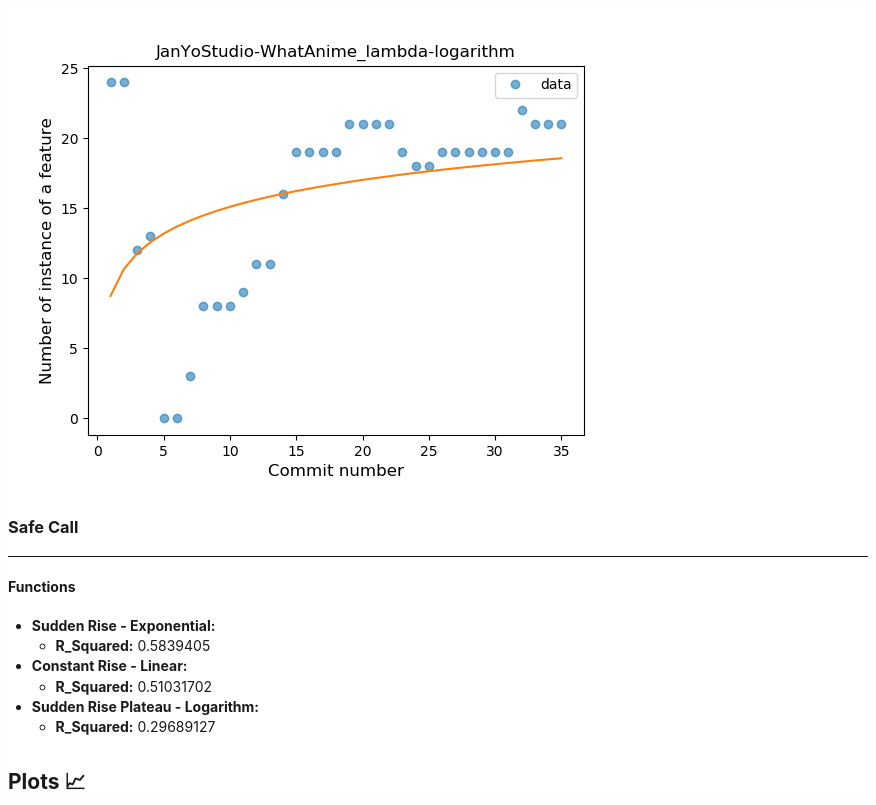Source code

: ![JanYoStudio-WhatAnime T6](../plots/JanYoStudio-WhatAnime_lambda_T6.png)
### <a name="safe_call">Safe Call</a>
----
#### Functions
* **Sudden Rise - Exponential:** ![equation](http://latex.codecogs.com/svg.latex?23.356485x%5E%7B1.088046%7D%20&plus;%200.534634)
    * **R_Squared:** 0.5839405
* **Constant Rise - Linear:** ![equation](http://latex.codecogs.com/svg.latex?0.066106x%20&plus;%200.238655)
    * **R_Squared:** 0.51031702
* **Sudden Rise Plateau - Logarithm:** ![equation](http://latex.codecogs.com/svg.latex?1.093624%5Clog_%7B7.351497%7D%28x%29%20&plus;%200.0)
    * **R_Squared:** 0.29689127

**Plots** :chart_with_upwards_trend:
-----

============================================================

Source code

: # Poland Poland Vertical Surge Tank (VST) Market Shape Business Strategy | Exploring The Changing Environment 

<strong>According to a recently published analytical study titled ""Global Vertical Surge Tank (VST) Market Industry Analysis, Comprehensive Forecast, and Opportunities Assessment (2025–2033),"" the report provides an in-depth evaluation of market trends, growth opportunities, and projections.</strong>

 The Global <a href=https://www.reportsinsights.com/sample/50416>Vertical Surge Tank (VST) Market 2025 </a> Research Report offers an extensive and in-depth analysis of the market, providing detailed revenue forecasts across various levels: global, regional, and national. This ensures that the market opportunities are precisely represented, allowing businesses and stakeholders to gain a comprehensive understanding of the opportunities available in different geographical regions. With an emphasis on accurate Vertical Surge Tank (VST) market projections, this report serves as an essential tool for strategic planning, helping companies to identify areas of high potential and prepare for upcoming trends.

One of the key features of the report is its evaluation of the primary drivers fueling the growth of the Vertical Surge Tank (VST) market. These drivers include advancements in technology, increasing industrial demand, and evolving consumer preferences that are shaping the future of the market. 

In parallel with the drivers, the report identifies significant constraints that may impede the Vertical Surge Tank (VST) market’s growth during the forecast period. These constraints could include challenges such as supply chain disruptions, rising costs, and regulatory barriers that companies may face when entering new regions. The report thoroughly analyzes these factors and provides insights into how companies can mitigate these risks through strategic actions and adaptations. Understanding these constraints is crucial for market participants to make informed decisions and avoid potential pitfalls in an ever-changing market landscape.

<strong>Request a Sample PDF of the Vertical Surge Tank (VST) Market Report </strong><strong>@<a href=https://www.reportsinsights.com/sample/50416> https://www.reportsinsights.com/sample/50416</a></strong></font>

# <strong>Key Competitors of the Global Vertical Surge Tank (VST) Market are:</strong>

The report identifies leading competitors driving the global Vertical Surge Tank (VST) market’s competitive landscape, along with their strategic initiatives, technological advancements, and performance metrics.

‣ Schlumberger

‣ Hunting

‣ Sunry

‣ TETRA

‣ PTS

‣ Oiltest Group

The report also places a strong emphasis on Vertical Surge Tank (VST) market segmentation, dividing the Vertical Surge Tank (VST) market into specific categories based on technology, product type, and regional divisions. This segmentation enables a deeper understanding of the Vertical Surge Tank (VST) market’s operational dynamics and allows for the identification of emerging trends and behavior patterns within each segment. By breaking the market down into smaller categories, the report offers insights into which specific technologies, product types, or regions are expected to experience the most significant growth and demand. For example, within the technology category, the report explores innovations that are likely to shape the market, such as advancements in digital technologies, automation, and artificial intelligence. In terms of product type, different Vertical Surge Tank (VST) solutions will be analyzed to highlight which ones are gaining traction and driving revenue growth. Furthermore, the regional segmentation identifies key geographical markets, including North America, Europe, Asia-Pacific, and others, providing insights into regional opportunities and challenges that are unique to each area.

============================================================

PROBLEM DESCRIPTION: From the records above, copy out the line with "In parallel with", the line with "# <strong>Key Competitors", and every line between them, word for word.

WRITTEN SOLUTION:
In parallel with the drivers, the report identifies significant constraints that may impede the Vertical Surge Tank (VST) market’s growth during the forecast period. These constraints could include challenges such as supply chain disruptions, rising costs, and regulatory barriers that companies may face when entering new regions. The report thoroughly analyzes these factors and provides insights into how companies can mitigate these risks through strategic actions and adaptations. Understanding these constraints is crucial for market participants to make informed decisions and avoid potential pitfalls in an ever-changing market landscape.

<strong>Request a Sample PDF of the Vertical Surge Tank (VST) Market Report </strong><strong>@<a href=https://www.reportsinsights.com/sample/50416> https://www.reportsinsights.com/sample/50416</a></strong></font>

# <strong>Key Competitors of the Global Vertical Surge Tank (VST) Market are:</strong>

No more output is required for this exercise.